I have heard it. Read it. I even feel it.
After sounding being defeated by the Montreal Canadiens by a score of 4-1 on Saturday night, this is bad place for the Flyers to be in, and it’s only two games into the season. Merely two games, out of what sometimes feel like a life spanning 82 games, and already the grumpy comments have arrived in droves.
Make no mistake, Philly is a tough town to play for, long known to demand the best while expecting the worst, athletes who play for any team in this city should get their thick skins in order. Vincent Lecavalier need not fret over what we think of him as of yet, for if the Flyers could figure out how to clone him five more times, they would have a quality top six forward setting.
That, however, is not the case, and the results are nothing short of dreadful.
I feel like i should say a word about the former Flyer great Daniel Briere playing tonight in a Canadiens sweater, but he posted irrelevant numbers, and there are far greater issues at hand with this club.
We are witnessing a reverse Bryzgalov situation, watching the defensive corps and now shamefully the forward groupings, what was a solid foundation of 2 way success, allow plays to develop in their defensive zone with little or no resistance. Steve Mason played incredibly solid goaltending despite everyone never ever ever EVER forgetting his bad years in Columbus, and tonight it was Ray Emery’s turn to know what playing five against one in the defensive zone feels like. The Flyers looked outright sloppy, and the biggest culprit viewing this game was Andrej Meszaros, who resembled a tall orange pylon while trying (and I use this term extremely loosely) to defend Canadiens from steadily marching in and ragdolling the Razor. During two of the Habs goals, he simply…just…stood there.
The Flyers accrued 32 PIMs, and the fights necessary to fire up the club came way too late. Wayne Simmonds has looked like the poster boy for anger management courses the first two games, more concerned with getting in anyone wearing an opposing teams jersey’s face more than digging in and working for the dirty goals that make him the promising 2 way battler he was developing into. Far too many bad passes, terrible puck possession, playing like they are skating in quicksand, this is the Flyers product currently on ice at the moment.
The referee situation didn’t help matters much, with an obvious goal stolen away because one referee felt Habs goalie Carey Price had possession of the puck, and clearly had anything but. Matt Read stormed in and promptly buried the puck that Price never had control of, but because a referee decided he was going to blow the whistle, that apparently is as good as actually blowing the whistle itself. A horrendous call, compounded by the fact that on the opposite end of the ice, referees were painfully slow to blow plays dead after Emery did have the puck, allowing Canadiens to jab and poke at him a good few times after he had possession. This of course happened more than a few times for comfort, and makes one wonder where in the world the referees heads were at. Officiating has always had issues in the NHL, but the coincidences during games taking place in Montreal have always been a bit hokey.

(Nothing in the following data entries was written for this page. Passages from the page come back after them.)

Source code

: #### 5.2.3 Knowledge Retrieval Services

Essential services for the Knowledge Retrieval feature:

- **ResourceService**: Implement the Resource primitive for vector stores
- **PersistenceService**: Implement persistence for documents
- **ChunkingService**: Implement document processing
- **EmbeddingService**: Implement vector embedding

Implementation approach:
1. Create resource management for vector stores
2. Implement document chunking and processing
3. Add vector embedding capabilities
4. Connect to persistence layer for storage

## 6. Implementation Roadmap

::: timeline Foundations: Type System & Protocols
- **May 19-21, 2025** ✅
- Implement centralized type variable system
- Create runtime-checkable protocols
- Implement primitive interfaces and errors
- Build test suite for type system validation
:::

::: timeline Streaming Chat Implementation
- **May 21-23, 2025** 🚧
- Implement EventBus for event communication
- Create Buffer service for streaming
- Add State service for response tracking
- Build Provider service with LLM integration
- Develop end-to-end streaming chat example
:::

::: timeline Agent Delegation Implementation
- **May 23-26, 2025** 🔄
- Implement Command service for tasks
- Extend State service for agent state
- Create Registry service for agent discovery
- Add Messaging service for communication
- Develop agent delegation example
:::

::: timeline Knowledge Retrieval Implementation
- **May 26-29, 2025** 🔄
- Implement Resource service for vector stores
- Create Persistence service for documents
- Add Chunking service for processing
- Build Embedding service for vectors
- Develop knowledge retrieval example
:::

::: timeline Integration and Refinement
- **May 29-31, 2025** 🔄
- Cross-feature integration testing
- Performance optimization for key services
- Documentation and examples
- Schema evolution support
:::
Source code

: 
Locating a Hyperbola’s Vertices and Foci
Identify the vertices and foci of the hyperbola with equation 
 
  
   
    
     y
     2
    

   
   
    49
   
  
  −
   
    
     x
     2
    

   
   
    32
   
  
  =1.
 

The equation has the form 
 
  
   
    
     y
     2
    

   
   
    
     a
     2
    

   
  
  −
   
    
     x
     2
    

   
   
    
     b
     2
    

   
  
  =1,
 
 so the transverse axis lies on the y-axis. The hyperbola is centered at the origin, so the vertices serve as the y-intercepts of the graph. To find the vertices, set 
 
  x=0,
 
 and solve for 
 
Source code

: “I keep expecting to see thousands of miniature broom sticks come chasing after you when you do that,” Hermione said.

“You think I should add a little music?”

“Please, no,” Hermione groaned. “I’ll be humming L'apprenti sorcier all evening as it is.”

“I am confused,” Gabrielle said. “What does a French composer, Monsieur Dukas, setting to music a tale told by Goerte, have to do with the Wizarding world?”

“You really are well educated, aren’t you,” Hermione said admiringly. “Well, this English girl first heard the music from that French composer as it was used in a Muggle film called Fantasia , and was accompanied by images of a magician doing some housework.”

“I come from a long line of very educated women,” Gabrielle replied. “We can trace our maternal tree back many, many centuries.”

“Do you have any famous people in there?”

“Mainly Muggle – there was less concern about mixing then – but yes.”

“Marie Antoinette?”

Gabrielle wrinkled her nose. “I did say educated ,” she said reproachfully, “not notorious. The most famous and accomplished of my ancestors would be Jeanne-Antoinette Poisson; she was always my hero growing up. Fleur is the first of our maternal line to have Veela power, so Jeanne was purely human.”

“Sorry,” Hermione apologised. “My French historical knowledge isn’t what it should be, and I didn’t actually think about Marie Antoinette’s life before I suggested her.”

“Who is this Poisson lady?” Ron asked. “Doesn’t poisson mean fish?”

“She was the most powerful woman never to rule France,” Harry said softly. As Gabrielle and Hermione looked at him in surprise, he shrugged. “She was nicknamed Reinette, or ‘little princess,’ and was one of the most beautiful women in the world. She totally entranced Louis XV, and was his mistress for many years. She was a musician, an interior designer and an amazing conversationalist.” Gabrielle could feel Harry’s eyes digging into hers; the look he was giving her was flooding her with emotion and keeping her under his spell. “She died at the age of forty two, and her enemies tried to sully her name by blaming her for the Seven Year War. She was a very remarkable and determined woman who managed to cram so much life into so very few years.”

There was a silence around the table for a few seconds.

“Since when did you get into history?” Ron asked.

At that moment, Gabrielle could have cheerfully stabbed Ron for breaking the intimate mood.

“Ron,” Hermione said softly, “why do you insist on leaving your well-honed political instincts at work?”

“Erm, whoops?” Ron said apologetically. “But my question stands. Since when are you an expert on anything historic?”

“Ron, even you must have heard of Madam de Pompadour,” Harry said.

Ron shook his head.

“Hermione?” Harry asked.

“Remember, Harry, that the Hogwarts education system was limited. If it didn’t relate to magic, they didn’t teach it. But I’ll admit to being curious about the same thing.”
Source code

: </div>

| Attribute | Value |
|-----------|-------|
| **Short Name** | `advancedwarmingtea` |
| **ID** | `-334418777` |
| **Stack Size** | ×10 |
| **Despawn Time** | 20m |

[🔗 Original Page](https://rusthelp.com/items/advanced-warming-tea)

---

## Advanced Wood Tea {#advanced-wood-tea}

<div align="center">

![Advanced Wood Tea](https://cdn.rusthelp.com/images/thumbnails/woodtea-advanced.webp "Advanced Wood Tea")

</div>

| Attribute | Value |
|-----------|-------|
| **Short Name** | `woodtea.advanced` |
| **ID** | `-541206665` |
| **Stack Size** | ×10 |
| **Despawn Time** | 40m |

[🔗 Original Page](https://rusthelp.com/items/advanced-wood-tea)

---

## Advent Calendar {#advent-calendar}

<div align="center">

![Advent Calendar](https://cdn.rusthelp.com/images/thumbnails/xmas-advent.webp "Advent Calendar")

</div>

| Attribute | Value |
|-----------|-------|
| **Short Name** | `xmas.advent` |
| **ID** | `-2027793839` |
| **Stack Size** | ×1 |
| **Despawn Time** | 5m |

The uneven penalty calling may have had an effect on the Flyers, making them a bit tentative, and this definitely ruins the potential for quality, fair games. Twice a Montreal player ran into Emery, one crosschecking him in the mask, and yet Emery wound up somehow with a penalty for it. The other time, Gionta plowed him a few minutes later even though the puck was nowhere near either player, and Emery was front of his net.
The blame in my eyes though really rests on the shoulders of coach Peter Laviolette. The constant nonsensical line juggling, the just plain dumb prevent defense goalie yanking in the Leafs game, the simple inability to just let the youth gel and groom chemistry with each other, it’s bad for the team. Lavy may have had the magic in 2010, but it’s crystal clear that magic has long since faded. He hasn’t demonstrated the ability to make his players defensively responsible, scapegoated at one point one of the brightest youngsters the Flyers have in Sean Couturier, and these issues are leaving a bad taste in a lot of fans mouths. Looking back on how Laviolette handled JVR’s progression, it makes more sense his impatience with developing youth, and Couturier is paying for it now.
All in all, the Flyers look ridiculously undisciplined, lethargic, and uninspired. I just don’t see the team playing for Laviolette with the fire needed to become a great team, a contender. Some have blamed Holmgren, but you cant have your cake and eat it, too. We can’t sit here and say the youth have no talent one moment, and the next touting how valuable they are should they be traded. It’s one or the other, not both.
If the trend of one goal a game scoring with no defensive responsibility continues, I truly feel that Peter Laviolette will be looking to win his second cup as a head coach…with another team.